Q: How do Indians see Japan?

A: They liked Japan even before their independence from Britain and they still do, I guess. Japanese anime films like “Demon Slayer” became very popular in India during the COVID-19 pandemic. Also, Japanese brands like Uniqlo and Muji are opening their outlets in large cities in the country. So in that sense, Japan is becoming more familiar to Indian people.

Q: India is seen as one of the leading members of “Global South” nations, and Prime Minister Fumio Kishida invited his Indian counterpart, Narendra Modi, to the Group of Seven summit held in Hiroshima in May. Would you talk about that?

A: It doesn’t feel right to me to lump together diverse countries and label them the “Global South.” I also avoid generalizing about India, for that matter. It’s a huge country with a variety of peoples after all.

I don’t like to call India a developing or emerging country, either. Sure, there are people with low income in the country but there are billionaires as well.

You miss the opportunity to see the real India unless you drop the stereotypes of it as an underdeveloped country.

Q: India has a unique position in global politics. The country has close relationships with Western democracies while also maintaining ties with China and Russia, don’t you agree? 

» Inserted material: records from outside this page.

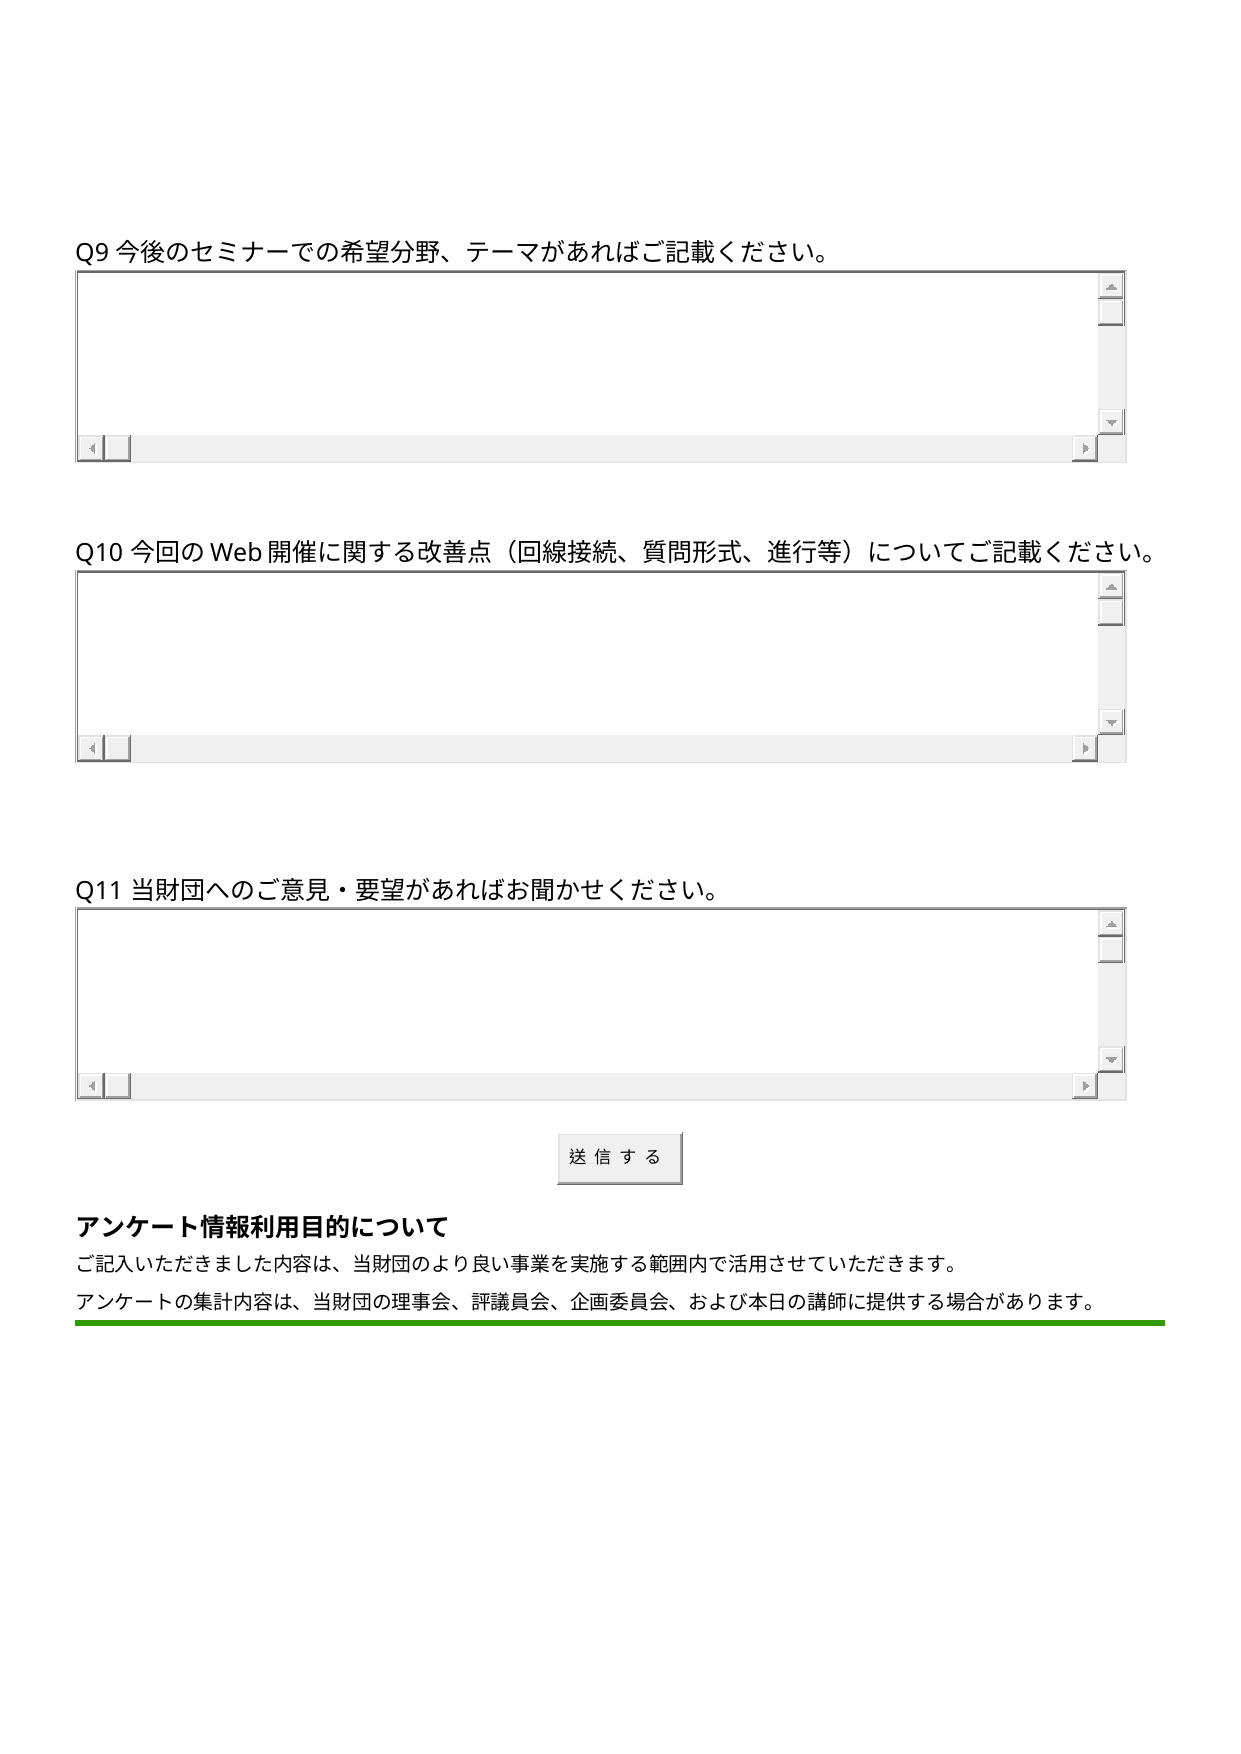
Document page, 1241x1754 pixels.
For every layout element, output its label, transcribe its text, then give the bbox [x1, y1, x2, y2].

text Q9 今後のセミナーでの希望分野、テーマがあればご記載ください。 [75, 232, 1165, 269]
text アンケート情報利用目的について [75, 1207, 1165, 1244]
text ご記入いただきました内容は、当財団のより良い事業を実施する範囲内で活用させていただきます。 アンケートの集計内容は、当財団の理事会、評議員会、企画委員会、および本日の講師に提供する場合があります。 [75, 1244, 1165, 1319]
text Q10 今回のWeb開催に関する改善点（回線接続、質問形式、進行等）についてご記載ください。 [75, 532, 1165, 569]
text Q11 当財団へのご意見・要望があればお聞かせください。 [75, 869, 1165, 907]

A: India and Japan don’t agree on everything with Russia’s invasion of Ukraine. Western narratives on the conflict don’t necessarily find wide acceptance in India. It’s not hard to find Indians who don’t believe in, for example, the BBC or the United Nations.

Discussing the war in Ukraine (where India avoids blaming Russia), one of my Indian friends argued on social media that India is perfectly justified in trying to maximize its interest.

Q: The Japan-India relationship is increasingly important. What do you hope for the future of the two countries?

A: I hope that the people of both countries become more interested in each other. For example, (I want Japanese people to know that) Bollywood movies are much more diverse than they were just a decade ago.

So my role is to be a bridge between the two nations, updating both sides with each other’s latest trends and events.